Pulling a chair from a nearby table, I sink down into it, still holding my mom's hand.

"Listen," I tell her, my tone intense. "We're not giving up. There are alternative treatments. Countries without the restrictions we have here. I have money saved, Mom, and if it’s not enough I’ll get a loan. We'll exhaust every option." I glance down at the table, at the chocolate croissant in front of her. "No more sugar. No more dairy or gluten. I'm going to read more about eating meat." I look at her paper coffee cup. "And about caffeine. Environmental toxins too.
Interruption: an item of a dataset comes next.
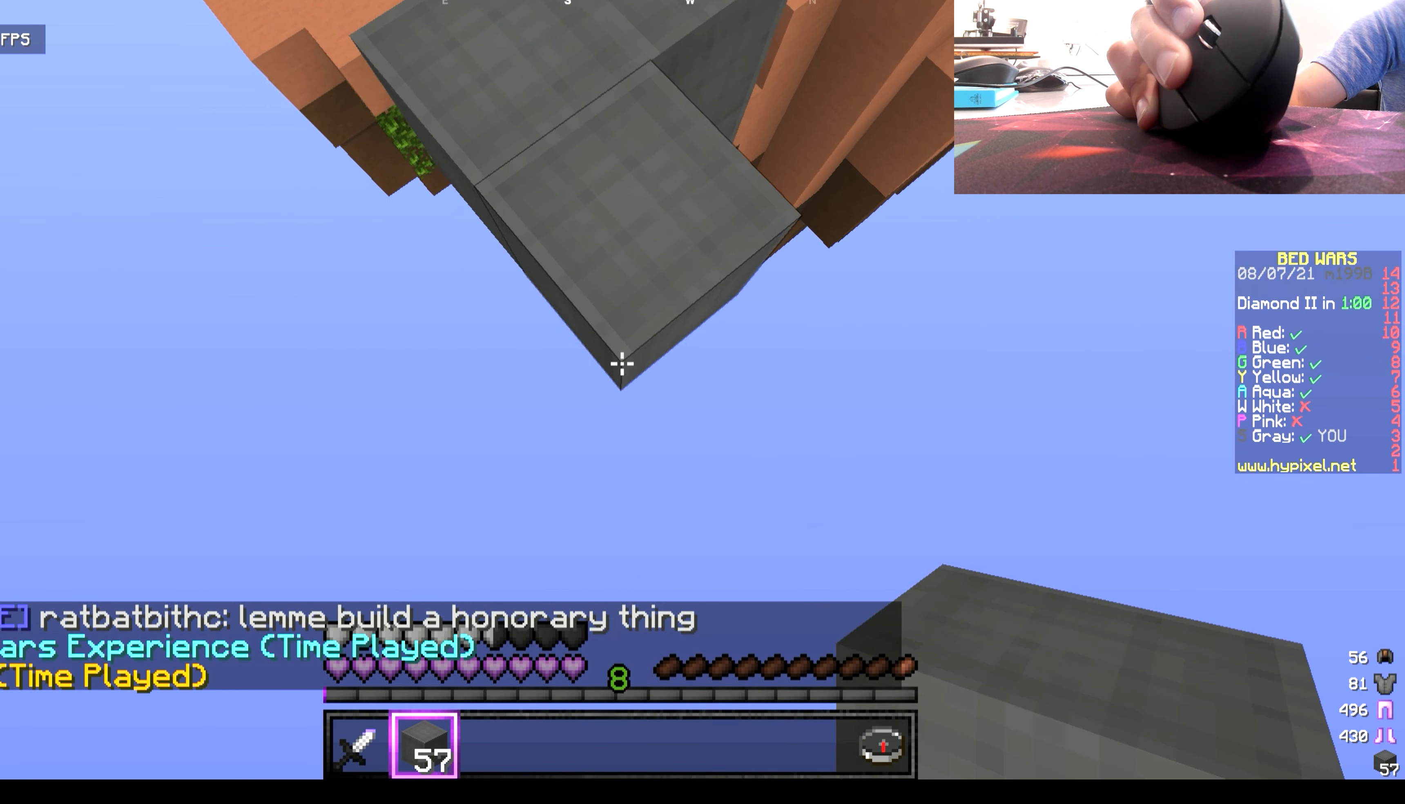
{"keys": ["s"], "mouse": ["right"], "events": []}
We should probably get a whole house water filter—"

Owen interrupts: "Autumn, she only has a few months left. Six months at the most.” And all of the wind is knocked out of me. He sits back, two hands wrapped around his own coffee, pity softening the corners of his eyes.

“No.” I shake my head, rubbing at my temples. “No, because we haven’t even finished this round of chemo, and there is—”

"Sweetheart," Mom begins, her voice cautious. Her gaze searches mine, and before she speaks, I know what she's going to say. My head shakes, but she presses on. "I don't want to do all those things. I want to have my last few months with you and Owen and my friends. Not vomiting, or chained to a hospital bed."

My voice is a growl. "You have to fight, Mom, even when it's hard."

The world sits between us, my world and hers, wishes and desires colliding. The longer she looks at me, the more I understand what she isn't saying.

“I’m done fighting, honey. I just want to live with what time I have left.”

"No." It's a whisper, strangled by anguish, but a refusal nonetheless. My gaze flits between them, between two people who've had time to sit in this information, who've settled into a choice. They watch me now, both with a mixture of tenderness and uncertainty. It strikes me that they have the matching expressions of two people who've been in battle together. This is their third fight, and their first loss.

I am not where they are.

I've never felt so alone.

"I need to go," I mumble, ripping my gaze from them.

They don't stop me.

* * *

"Thought I might find you here."

Her voice, smooth and kind, swirls around me. She steps into my vision. The tree I'd been looking at now looms above her.

My mom gestures to the open space on the bench beside me. "May I join you?"

"Of course," I say, moving my purse. I'd set it there on purpose. Tlaquepaque is a busy place, and I didn't want anybody sitting beside me. An uncharitable move on my part, but making small talk with a stranger seemed too much for me right now.

My mom sits down, setting her own purse on her lap. She looks up at the tree. "You always did like it here." She glances around. "It's beautiful, certainly, but for you it has a magical quality."

"Yeah," I nod, looking down at the uneven floor, the places where the tree's roots have pushed up. "Did Owen tell you where to find me?"